You could allocate a temporary buffer that's large enough, use a length limited read (for safety) into that, and then allocate a buffer of the precise size to copy it into. You probably want to allocate the temporary buffer on the stack rather than via malloc, unless you think it might exceed your available stack space.
If you are writing single threaded code for a tiny system you can allocate a scratch buffer on startup or statically, and re-use it for many purposes - but be really carefully your usage can't overlap!
Given the implementation complexity of most systems, unless you really research how things work it's entirely possible to write memory optimized code that actually takes more memory than doing things the easy way. Variable initializations can be another surprisingly wasteful one.
My suggestion would be to allocate a buffer of sufficient size:
char name_buffer [ 80 ];
Generally, most names (at least common English names) will be less than 80 characters in size. If you feel that you may need more space than that, by all means allocate more.

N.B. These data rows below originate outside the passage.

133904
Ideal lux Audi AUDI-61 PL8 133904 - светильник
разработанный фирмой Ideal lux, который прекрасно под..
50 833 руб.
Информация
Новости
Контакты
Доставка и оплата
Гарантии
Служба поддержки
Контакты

Keep a counter variable to know how many characters you have already read into your buffer:
int chars_read = 0; /* most compilers will init to 0 for you, but always good to be explicit */
At this point, read character by character with fgetc() until you either hit the end of file marker or read 80 characters (79 really, since you need room for the null terminator). Store each character you've read into your buffer, incrementing your counter variable.
while ( ( chars_read < 80 ) && ( !feof( stdin ) ) ) {
name_buffer [ chars_read ] = fgetc ( stdin );
chars_read++;
}
if ( chars_read < 80 )
name_buffer [ chars_read ] = '\0'; /* terminating null character */
I am assuming here that you are reading from stdin. A more complete example would also check for errors, verify that the character you read from the stream is valid for a person's name (no numbers, for example), etc. If you try to read more data than for which you allocated space, print an error message to the console.
I understand wanting to maintain as small a buffer as possible and only allocate what you need, but part of learning how to program is understanding the trade-offs in code/data size, efficiency, and code readability. You can malloc and realloc, but it makes the code much more complex than necessary, and it introduces places where errors may come in - NULL pointers, array index out-of-bounds errors, etc. For most practical cases, allocate what should suffice for your data requirements plus a small amount of breathing room. If you find that you are encountering a lot of cases where the data exceeds the size of your buffer, adjust your buffer to accommodate it - that is what debugging and test cases are for.